When the lineup shifted and the current formation of Guajiro emerged, the master plan, as Lopez likes to call it, was finally possible. They booked shows in Puerto Rico and Mexico while continuing to establish themselves on the Miami scene. Though Churchill's Pub and Studio A have become their main performance venues, ground zero is an expansive dental warehouse in Hialeah. It was there, in a stuffy backroom, where the concept for Material Subversivo was created. The video for the album's first single, "Santa Fe," was shot there as well.
Listening to the record is like going on a journey with punk and all of its various offshoots.
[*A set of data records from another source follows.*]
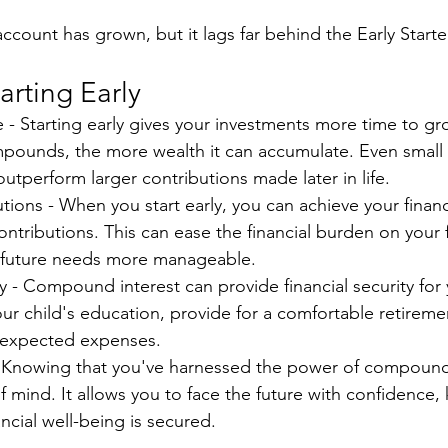
count has grown, but it lags far behind the Early Starte
arting Early
- Starting early gives your investments more time to gr
ounds, the more wealth it can accumulate. Even small 
utperform larger contributions made later in life.
tions - When you start early, you can achieve your financ
ontributions. This can ease the financial burden on your 
 future needs more manageable.
y - Compound interest can provide financial security for y
ur child's education, provide for a comfortable retiremen
unexpected expenses.
 Knowing that you've harnessed the power of compound 
 mind. It allows you to face the future with confidence,
ancial well-being is secured.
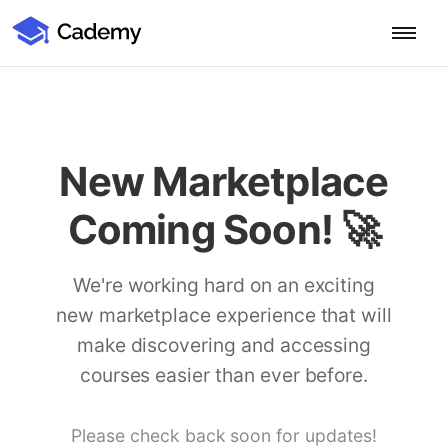
Cademy Marketplace (Coming Soon)
Cademy Marketplace
Start for Free
Log in
Home
New Marketplace
Product
Coming Soon! 🚀
PLATFORM OVERVIEW
Features
Training Management System
We're working hard on an exciting
Learning Management System
new marketplace experience that will
COURSE DELIVERY & ENGAGEMENT
Solutions
Training CRM
In-Person, Online, On-Demand & Blended Courses
make discovering and accessing
Course Booking System
Learning Pathways
courses easier than ever before.
BY EDUCATOR PROFILE
Resources
AI Course Builder
Drip Feeds & Deadlines
Training Providers
Quizzes & Assessments
Education Institutions
Please check back soon for updates!
LEARN MORE
Pricing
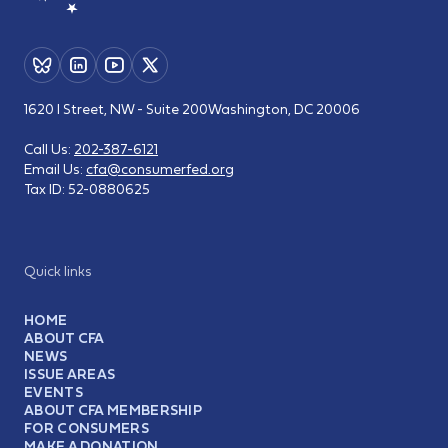
1620 I Street, NW - Suite 200
Washington, DC 20006
Call Us:
202-387-6121
Email Us:
cfa@consumerfed.org
Tax ID:
52-0880625
Quick links
HOME
ABOUT CFA
NEWS
ISSUE AREAS
EVENTS
ABOUT CFA MEMBERSHIP
FOR CONSUMERS
MAKE A DONATION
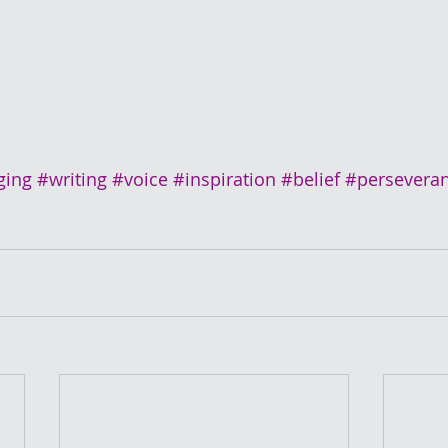
ging
#writing
#voice
#inspiration
#belief
#persevera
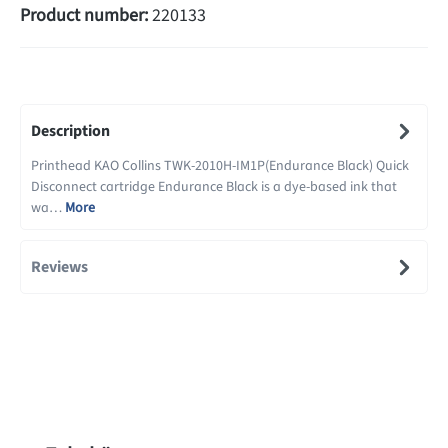
Product number:
220133
Description
Printhead KAO Collins TWK-2010H-IM1P(Endurance Black) Quick
Disconnect cartridge Endurance Black is a dye-based ink that
wa…
More
Reviews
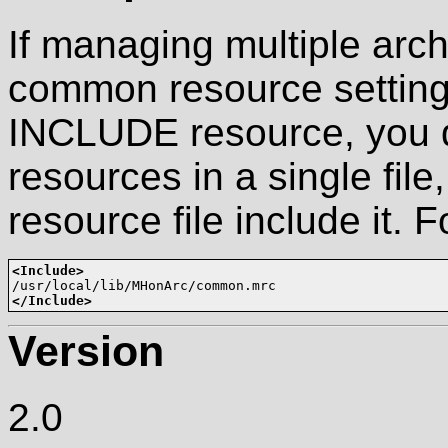
If managing multiple arch
common resource settings
INCLUDE resource, you 
resources in a single fil
resource file include it. 
<Include>
</Include>
Version
2.0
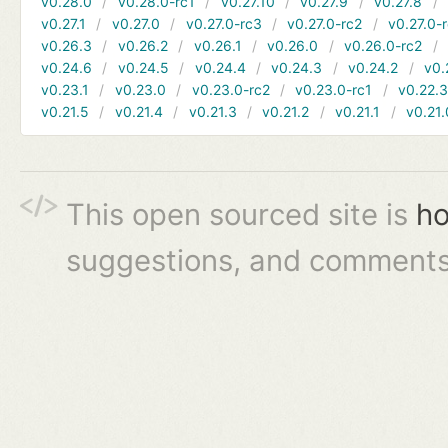
v0.28.0
v0.28.0-rc1
v0.27.10
v0.27.9
v0.27.8
v0.27.1
v0.27.0
v0.27.0-rc3
v0.27.0-rc2
v0.27.0-
v0.26.3
v0.26.2
v0.26.1
v0.26.0
v0.26.0-rc2
v0.24.6
v0.24.5
v0.24.4
v0.24.3
v0.24.2
v0.
v0.23.1
v0.23.0
v0.23.0-rc2
v0.23.0-rc1
v0.22.
v0.21.5
v0.21.4
v0.21.3
v0.21.2
v0.21.1
v0.21.
This open sourced site is
ho
suggestions, and comments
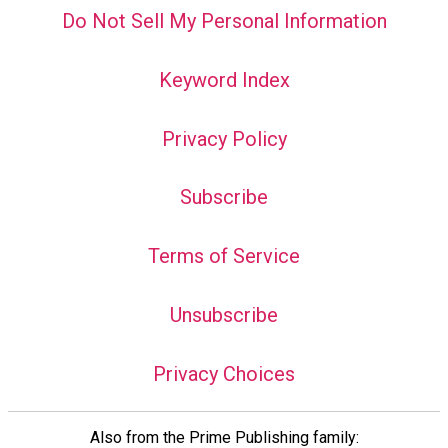
Do Not Sell My Personal Information
Keyword Index
Privacy Policy
Subscribe
Terms of Service
Unsubscribe
Privacy Choices
Also from the Prime Publishing family:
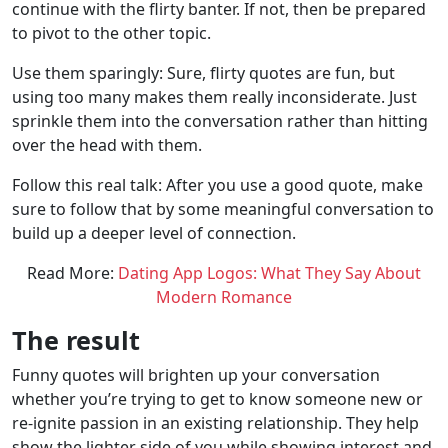
continue with the flirty banter. If not, then be prepared
to pivot to the other topic.
Use them sparingly: Sure, flirty quotes are fun, but
using too many makes them really inconsiderate. Just
sprinkle them into the conversation rather than hitting
over the head with them.
Follow this real talk: After you use a good quote, make
sure to follow that by some meaningful conversation to
build up a deeper level of connection.
Read More:
Dating App Logos: What They Say About
Modern Romance
The result
Funny quotes will brighten up your conversation
whether you’re trying to get to know someone new or
re-ignite passion in an existing relationship. They help
show the lighter side of you while showing interest and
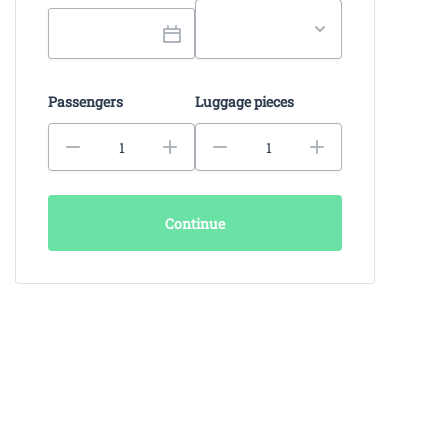
Passengers
Luggage pieces
Continue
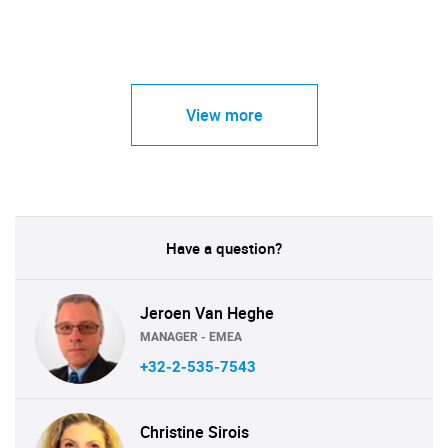
View more
Have a question?
Jeroen Van Heghe
MANAGER - EMEA
+32-2-535-7543
Christine Sirois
A song like "Delinquente" is all Agnostic Front drums and thrash, yet "Bad Idea" starts off like the tune "Kiss Me" by Sixpence None the Richer and gets more emotional as it continues. "Santa Fe" is pure Spanglish rock with an edge, perfect for MTV Latin America, where it's already getting spins. The bandmates have no problem with their highly varied sound.
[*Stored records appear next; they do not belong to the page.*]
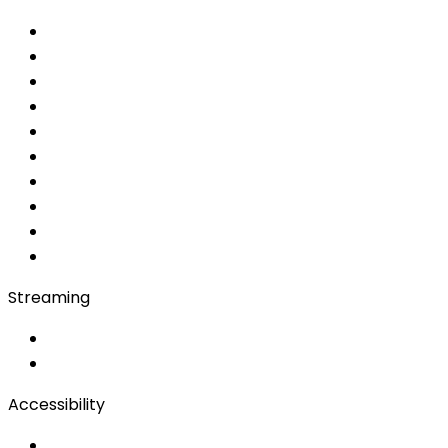
Choose your service
Interpretation services
Simultaneous
AI Simultaneous
AI
MRSI
Converso WebApp
APP
Soft Console
Production & Service
Booth Interpretation
Bidule
Streaming
OwnCast
Remote Production
Accessibility
Accessibility Solutions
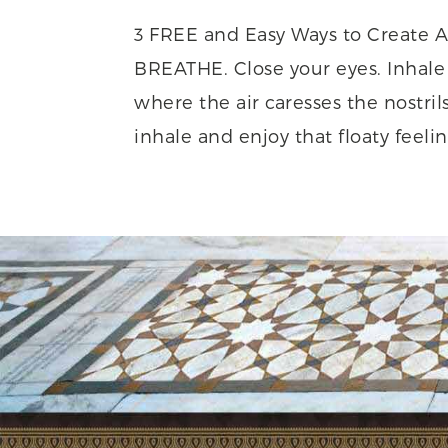
3 FREE and Easy Ways to Create A
BREATHE. Close your eyes. Inhale 
where the air caresses the nostril
inhale and enjoy that floaty feeling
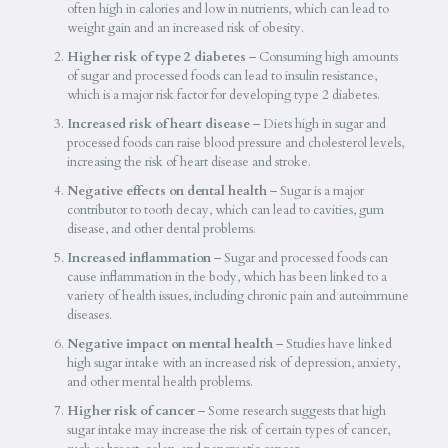
often high in calories and low in nutrients, which can lead to
weight gain and an increased risk of obesity.
Higher risk of type 2 diabetes
– Consuming high amounts
of sugar and processed foods can lead to insulin resistance,
which is a major risk factor for developing type 2 diabetes.
Increased risk of heart disease
– Diets high in sugar and
processed foods can raise blood pressure and cholesterol levels,
increasing the risk of heart disease and stroke.
Negative effects on dental health
– Sugar is a major
contributor to tooth decay, which can lead to cavities, gum
disease, and other dental problems.
Increased inflammation
– Sugar and processed foods can
cause inflammation in the body, which has been linked to a
variety of health issues, including chronic pain and autoimmune
diseases.
Negative impact on mental health
– Studies have linked
high sugar intake with an increased risk of depression, anxiety,
and other mental health problems.
Higher risk of cancer
– Some research suggests that high
sugar intake may increase the risk of certain types of cancer,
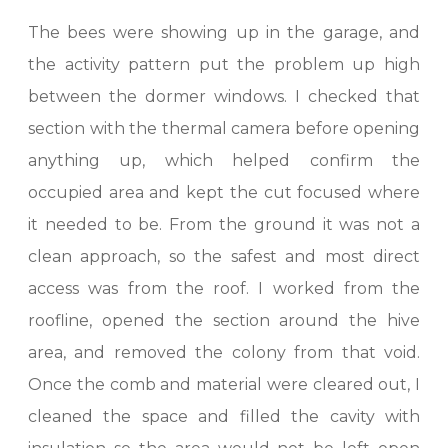
The bees were showing up in the garage, and
the activity pattern put the problem up high
between the dormer windows. I checked that
section with the thermal camera before opening
anything up, which helped confirm the
occupied area and kept the cut focused where
it needed to be. From the ground it was not a
clean approach, so the safest and most direct
access was from the roof. I worked from the
roofline, opened the section around the hive
area, and removed the colony from that void.
Once the comb and material were cleared out, I
cleaned the space and filled the cavity with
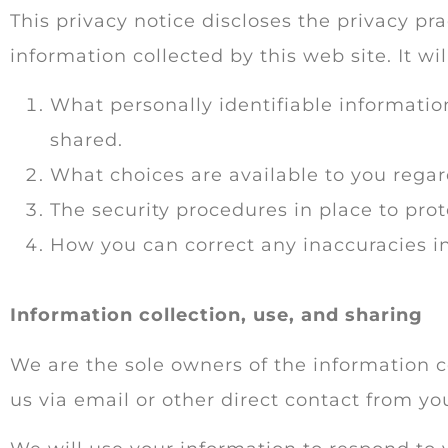
This privacy notice discloses the privacy pra
information collected by this web site. It wil
What personally identifiable informatio
shared.
What choices are available to you regar
The security procedures in place to prot
How you can correct any inaccuracies in
Information collection, use, and sharing
We are the sole owners of the information co
us via email or other direct contact from you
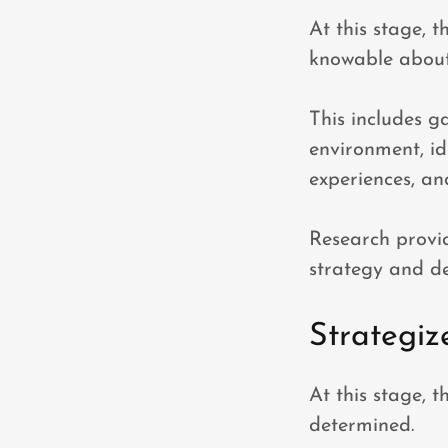
At this stage, t
knowable about
This includes g
environment, id
experiences, an
Research provi
strategy and de
Strategiz
At this stage, 
determined.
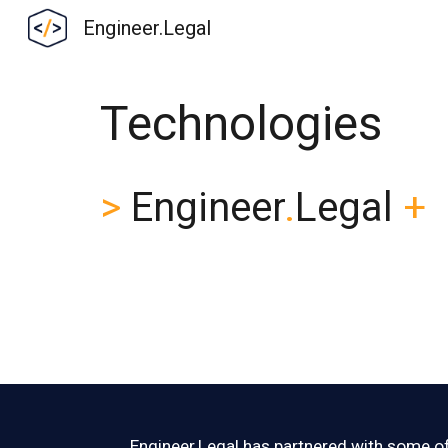
Engineer.Legal
Sk
Technologies
>
Engineer
.
Legal
+
Engineer
.
Legal has partnered with some of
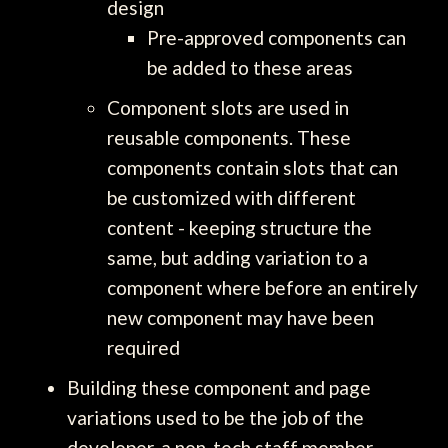
design
Pre-approved components can
be added to these areas
Component slots are used in
reusable components. These
components contain slots that can
be customized with different
content - keeping structure the
same, but adding variation to a
component where before an entirely
new component may have been
required
Building these component and page
variations used to be the job of the
developer, a non-tech staff member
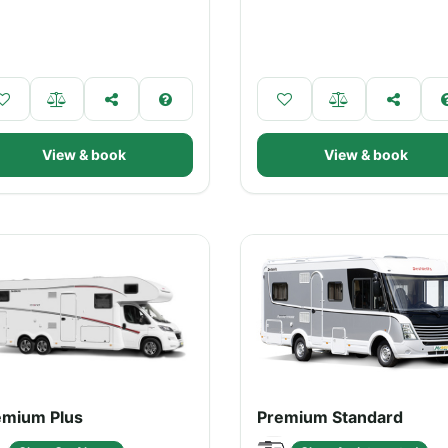
View & book
View & book
emium Plus
Premium Standard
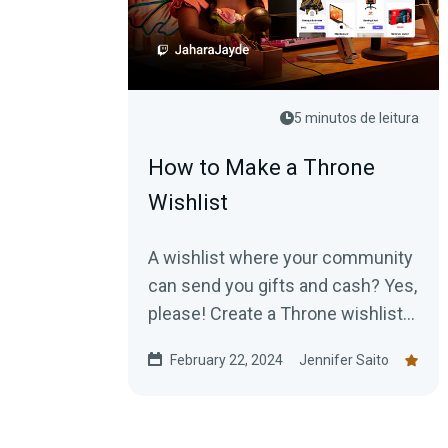
5 minutos de leitura
How to Make a Throne
Wishlist
A wishlist where your community
can send you gifts and cash? Yes,
please! Create a Throne wishlist
to start receiving goodies today!
February 22, 2024
Jennifer Saito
"Whatever, man, you can say what you want about this band; maybe it's not hip with the hipsters or the indie crowd, but we don't really give a shit about that," says Gonzalez. "We make music and let the rest take care of itself." It's this combination of confidence and nonchalance that sets the band apart from some of its younger competitors. These qualities were definitely evident during the filming of Rally MTV, an Amazing Race-style series of challenges across South America.
"We had to go from So Paolo, Brazil, down to the beach for this rally," says Gonzalez, beinning to laugh. "The first band, they went to a McDonald's, ate real fast, and then took off. And we're like, Ah fuck that.' We went to a churrascaria, we had a bunch of beer, 30 pounds of meat, soccer game on every channel, and the folks are saying, Hey, you're losing the rally,' and it's like, Uh, yeah ... whatever.'"
They're soaking all of it up, and with so much experience under their belts, they recognize an opportunity worth savoring.
"A lot of it's just knowing how to enjoy life," says Lopez. "We're already satisfied in many respects as people. We're just playing the music that we love and letting everything come to us."